Under normal circumstances, many of the parts would have been considered as separate bills. But because Congress was preoccupied with the impending impeachment, few bills were passed during the session.
At the last minute, Congress created and passed the omnibus bill without debate to avoid a government shutdown for lack of a budget.
Only one-third of the resulting budget bill pertains to the budget, Morrison said; as a result, nobody found out about the provision until after Clinton signed the bill into law.
Morrison said the University resolution is intended to reinforce the faculty’s vigorous opposition to the provision and spur legislative efforts to repeal the provision.
Federal Relations Director Tom Etten told committee members in January that the long-term goal will be repealing the provision.
Several professional associations have taken a stance against it, said Mark Smith, associate director of governmental relations for the Association of American University Professors. But to his knowledge, no other university faculty senates have passed resolutions against the measure, he said.
At minimum, Kuhi said the Office of Planning and Analysis — which will handle the requests for information — needs to adopt rules to eliminate or reduce the adverse impact.

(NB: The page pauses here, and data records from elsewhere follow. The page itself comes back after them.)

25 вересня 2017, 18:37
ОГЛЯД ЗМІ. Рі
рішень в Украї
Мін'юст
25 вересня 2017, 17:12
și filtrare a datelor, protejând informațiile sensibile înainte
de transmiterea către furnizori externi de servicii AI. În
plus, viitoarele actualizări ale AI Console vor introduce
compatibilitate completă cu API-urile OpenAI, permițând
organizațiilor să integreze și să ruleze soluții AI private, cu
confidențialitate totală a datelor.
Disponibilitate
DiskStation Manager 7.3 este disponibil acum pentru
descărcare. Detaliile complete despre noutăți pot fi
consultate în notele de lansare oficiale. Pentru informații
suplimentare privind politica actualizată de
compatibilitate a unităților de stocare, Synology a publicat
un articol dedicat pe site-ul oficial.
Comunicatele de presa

Those rules include adopting measures to protect confidentiality of human subjects and patients and preventing harassment of researchers. Also, institutions will need financial reimbursement for compliance costs; that is, paying someone to block names off of medical records in multiple places.
Rep. George Brown, D-Calif., has introduced a bill to amend the requirements to which researchers would be subjected.
But Kuhi said even amending the provision would not be enough if the responsibility to decide who gets access were left to the governmental agencies bestowing the grants.
The provision could have a detrimental effect on researchers’ access to data sources, said Judith Garrard, professor of health services research in the School of Public Health.
Garrard said administrators who control private sector databases, such as those in nursing homes and hospitals, might not allow researchers to have access to data because of fears that patient privacy rights would be compromised by public access.
The University’s policy on ethical treatment of human subjects requires researchers to protect the confidentiality of participants.
Researchers have already had to deal with harassment. Morrison cited a New York law firm involved in tobacco litigation, whose attorneys sought all the notes from a University tobacco study.
The ordeal was a long hassle for researchers and took away time from work, Morrison said.